— What you are asked to do —
Reproduce all entries below verbatim. Skip the pictures.

Document layout detection data
━━━

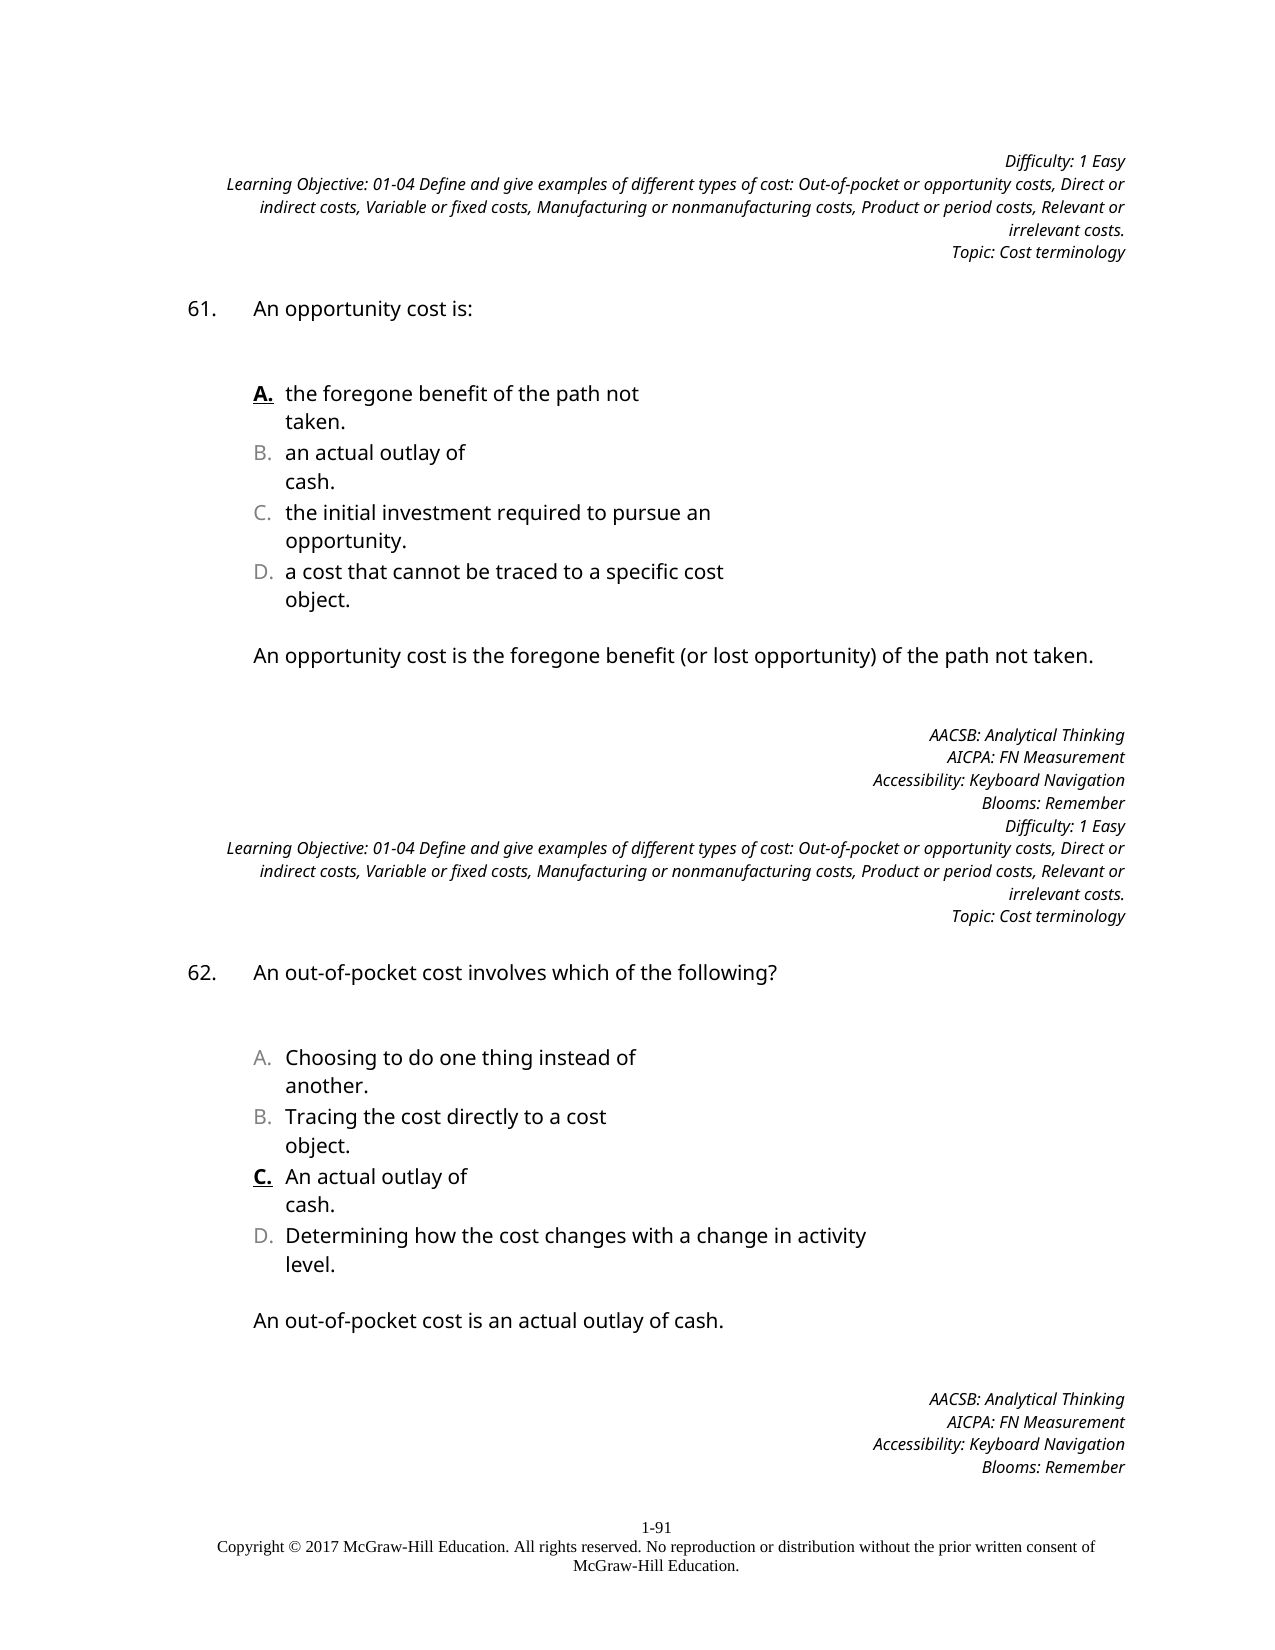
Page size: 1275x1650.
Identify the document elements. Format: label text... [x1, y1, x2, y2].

table_header 61. [188, 294, 253, 698]
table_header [188, 1388, 1125, 1478]
table_header AACSB: Analytical Thinking AICPA: FN Measurement Accessibility: Keyboard Navigation Blooms: Remember Difficulty: 1 Easy Learning Objective: 01-04 Define and give examples of different types of cost: Out-of-pocket or opportunity costs, Direct or indirect costs, Variable or fixed costs, Manufacturing or nonmanufacturing costs, Product or period costs, Relevant or irrelevant costs. Topic: Cost terminology [188, 723, 1125, 956]
table_header 62. [188, 958, 253, 1362]
table_header An opportunity cost is: An opportunity cost is the foregone benefit (or lost opportunity) of the path not taken. [253, 294, 1125, 698]
table_header An out-of-pocket cost involves which of the following? An out-of-pocket cost is an actual outlay of cash. [253, 958, 1125, 1362]
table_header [188, 150, 1125, 292]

━━━

— Written solution —
Page size: 1275x1650.
Identify the document elements. Format: label text... [x1, y1, x2, y2].

table_header 61. [188, 294, 253, 698]
table_header [188, 1388, 1125, 1478]
table_header AACSB: Analytical Thinking AICPA: FN Measurement Accessibility: Keyboard Navigation Blooms: Remember Difficulty: 1 Easy Learning Objective: 01-04 Define and give examples of different types of cost: Out-of-pocket or opportunity costs, Direct or indirect costs, Variable or fixed costs, Manufacturing or nonmanufacturing costs, Product or period costs, Relevant or irrelevant costs. Topic: Cost terminology [188, 723, 1125, 956]
table_header 62. [188, 958, 253, 1362]
table_header An opportunity cost is: An opportunity cost is the foregone benefit (or lost opportunity) of the path not taken. [253, 294, 1125, 698]
table_header An out-of-pocket cost involves which of the following? An out-of-pocket cost is an actual outlay of cash. [253, 958, 1125, 1362]
table_header [188, 150, 1125, 292]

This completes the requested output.